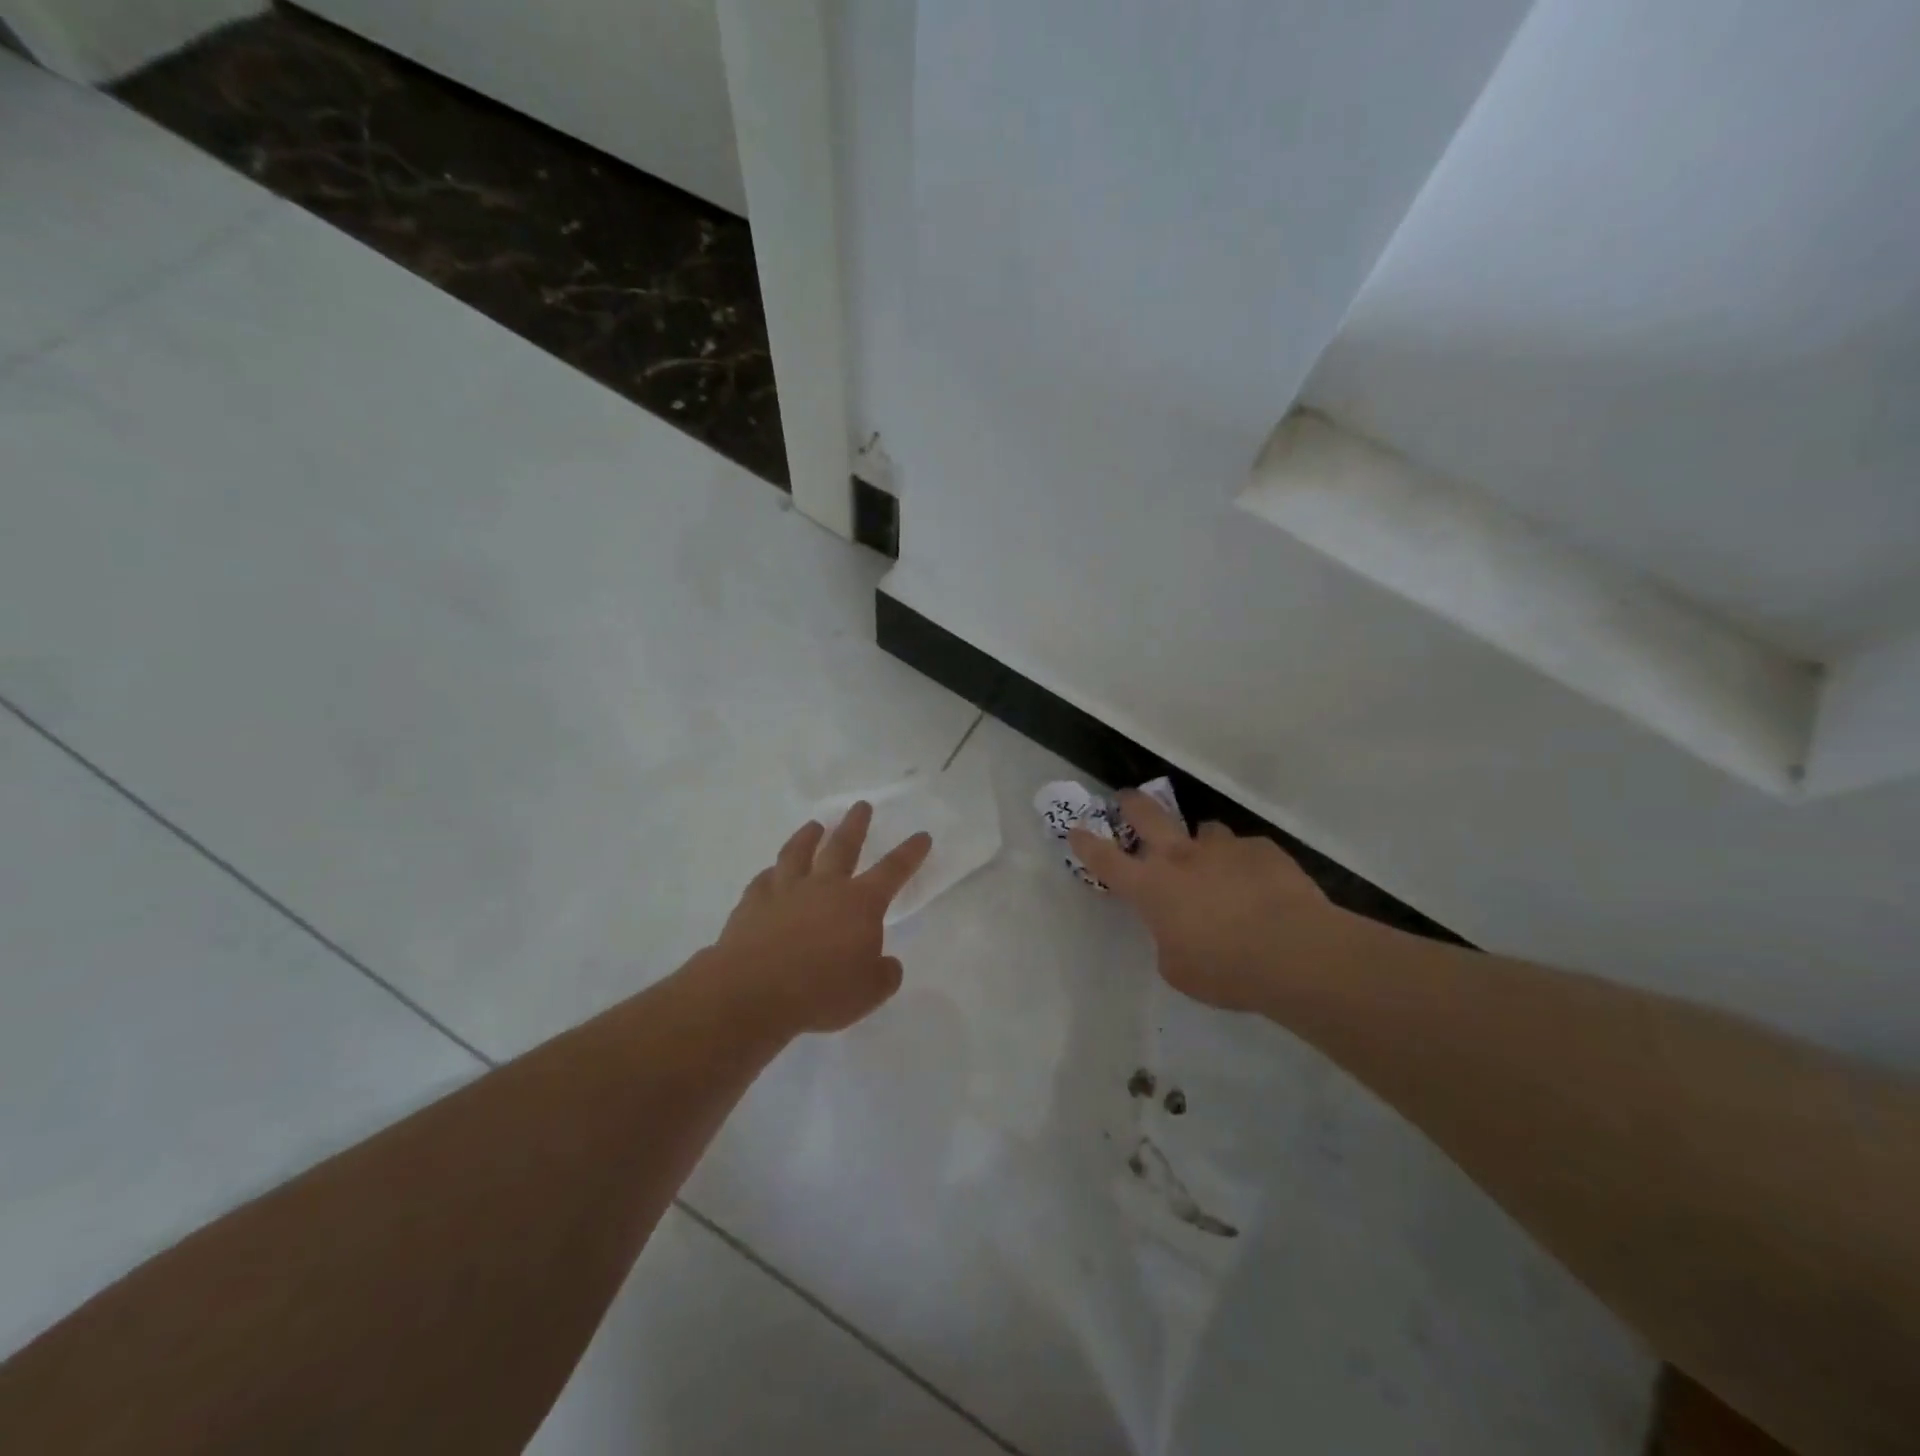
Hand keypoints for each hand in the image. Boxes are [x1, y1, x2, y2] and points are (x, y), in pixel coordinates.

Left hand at [711, 802, 932, 1034]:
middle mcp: (824, 886)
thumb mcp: (869, 992)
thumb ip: (884, 974)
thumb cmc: (820, 991)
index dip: (910, 853)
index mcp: (860, 903)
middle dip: (856, 825)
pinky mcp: (752, 903)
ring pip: (798, 853)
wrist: (753, 992)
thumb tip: (887, 963)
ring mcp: (785, 890)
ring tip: (814, 825)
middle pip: (843, 846)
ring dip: (808, 837)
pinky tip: (771, 872)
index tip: (922, 835)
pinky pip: (764, 879)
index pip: (893, 870)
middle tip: (861, 806)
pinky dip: (771, 873)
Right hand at [1070, 792, 1350, 1012]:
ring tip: (1215, 862)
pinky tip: (1261, 888)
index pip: (1106, 860)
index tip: (1076, 829)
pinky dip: (1245, 865)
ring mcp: (1222, 848)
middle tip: (1127, 798)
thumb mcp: (1179, 970)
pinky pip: (1246, 850)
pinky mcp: (1261, 849)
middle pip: (1147, 815)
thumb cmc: (1225, 970)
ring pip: (1204, 830)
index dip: (1087, 844)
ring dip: (1202, 843)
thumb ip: (1168, 942)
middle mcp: (1181, 857)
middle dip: (1132, 804)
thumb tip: (1176, 930)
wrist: (1293, 951)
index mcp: (1152, 887)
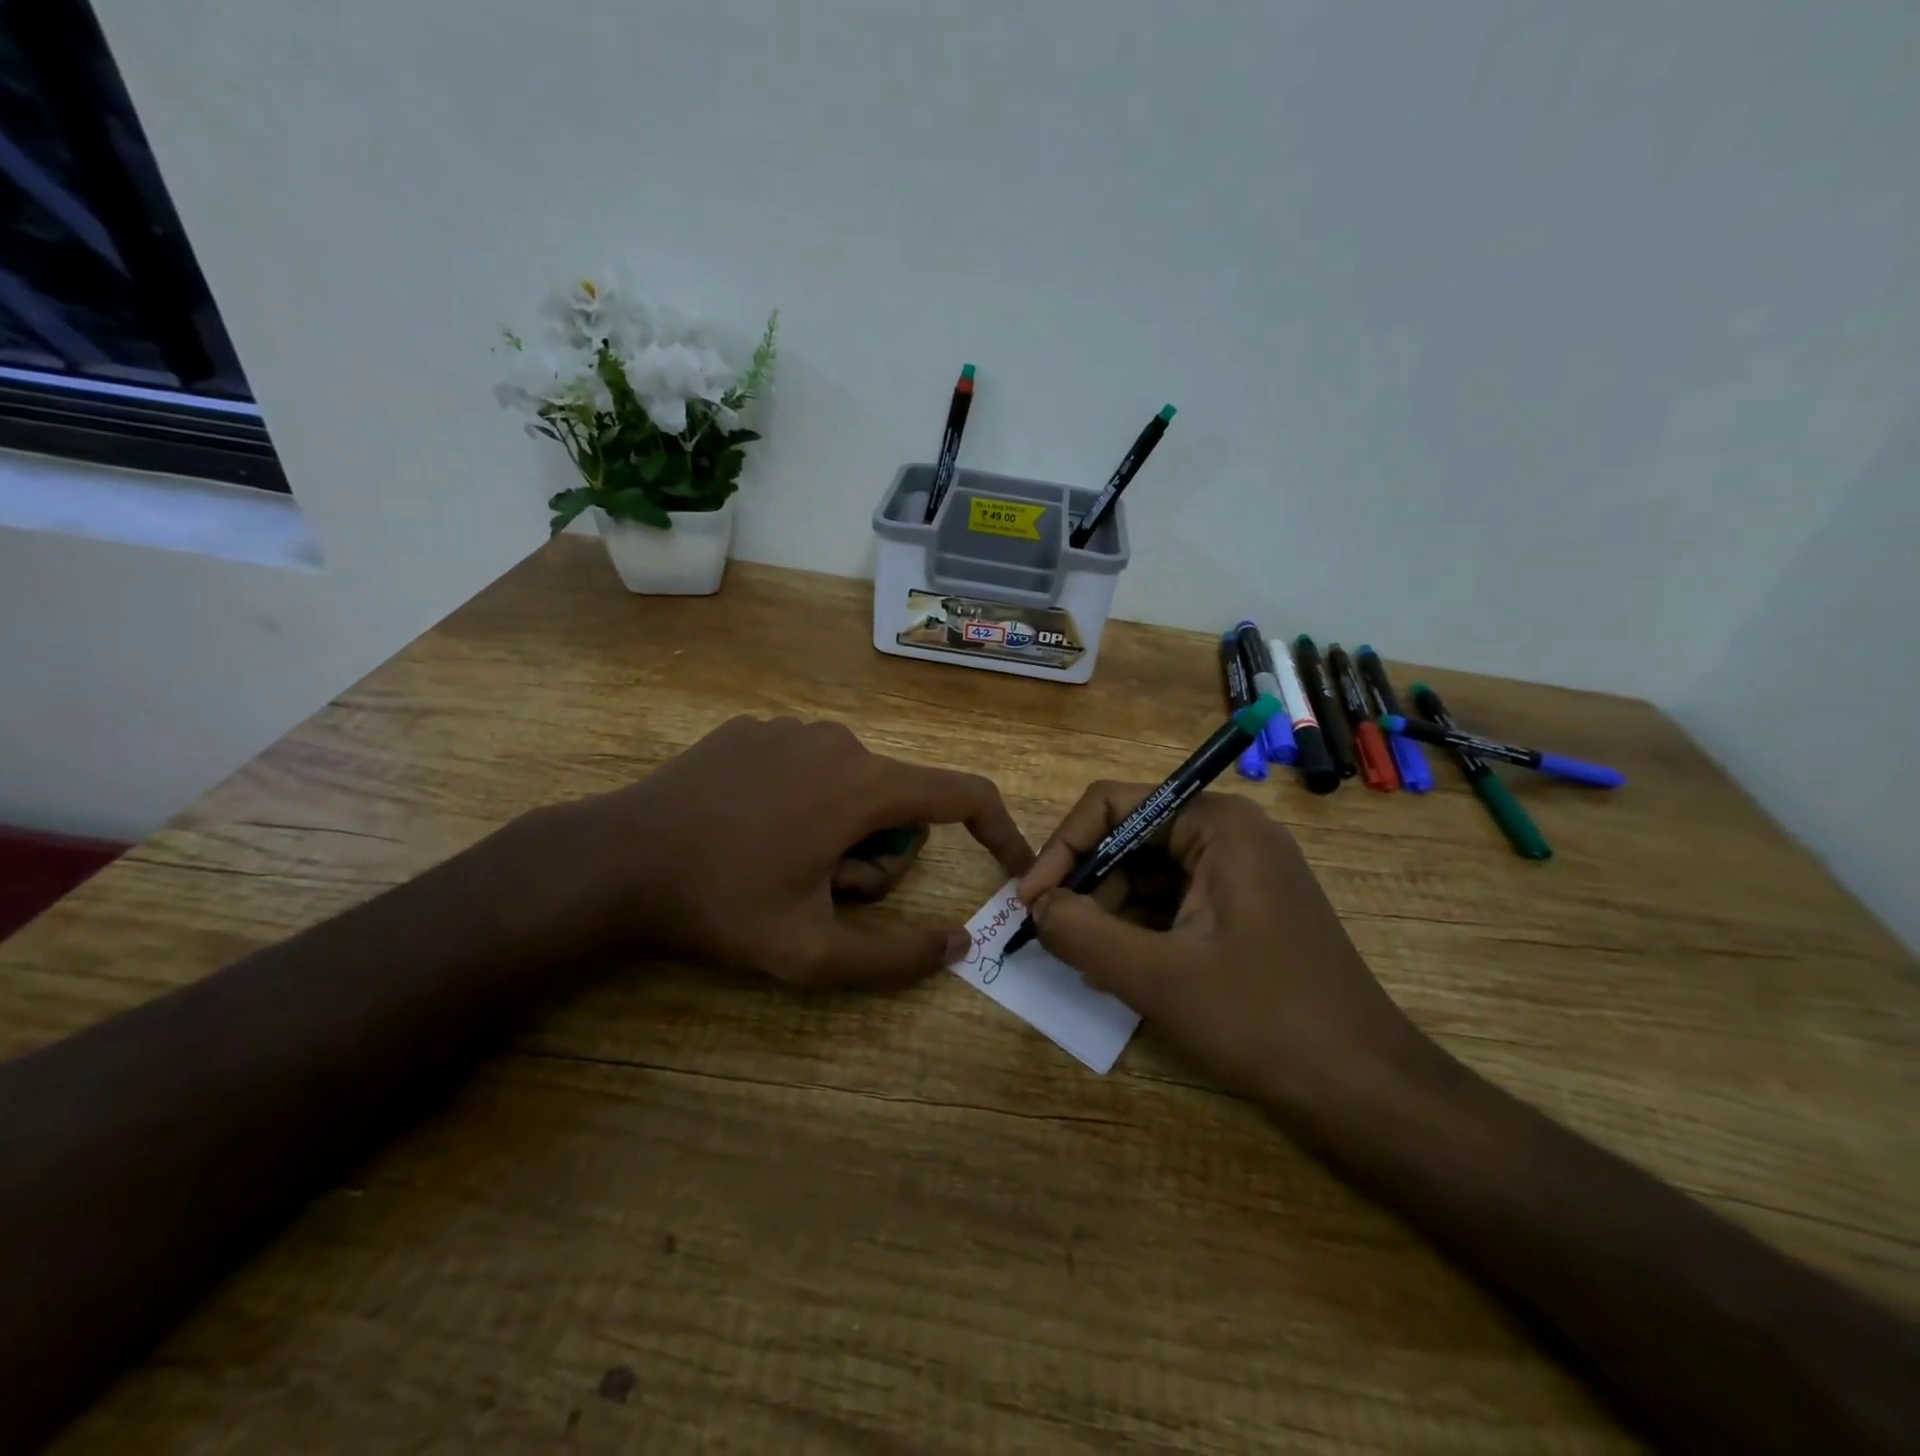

_Problem statement:_
Leave every picture out. Retype the remaining data exactly.

_Written answer:_
Hand keypoints for each hand in the image. Boxes are [x1, y1, x2, y2] and points are (x, y), in pixel coordinates.

Left hand at [711, 802, 932, 1034]:
middle mcp: (824, 886)
thumb mcp: (869, 992)
thumb ip: (884, 974)
thumb cmc: (820, 991)
index dip: (910, 853)
index mcp: (860, 903)
middle dip: (856, 825)
pinky mcp: (752, 903)
ring pip: (798, 853)
wrist: (753, 992)
thumb tip: (887, 963)
ring mcp: (785, 890)
ring tip: (814, 825)
middle pip: (843, 846)
ring dip: (808, 837)
pinky tip: (771, 872)
index tip: (922, 835)
pinky pip: (764, 879)
index pip: (893, 870)
middle tip: (861, 806)
pinky dip: (771, 873)
Right hand at [1070, 792, 1350, 1012]:
ring tip: (1215, 862)
pinky tip: (1261, 888)
index pip: (1106, 860)
index tip: (1076, 829)
pinky dip: (1245, 865)
ring mcp: (1222, 848)
middle tip: (1127, 798)
thumb mcp: (1179, 970)
pinky pip: (1246, 850)
pinky mcp: (1261, 849)
middle pip: (1147, 815)
thumb cmc: (1225, 970)
ring pip: (1204, 830)
index dip: (1087, 844)
ring dip: (1202, 843)
thumb ip: (1168, 942)
middle mcp: (1181, 857)
middle dip: (1132, 804)
thumb tip: (1176, 930)
wrist: (1293, 951)
index mcp: (1152, 887)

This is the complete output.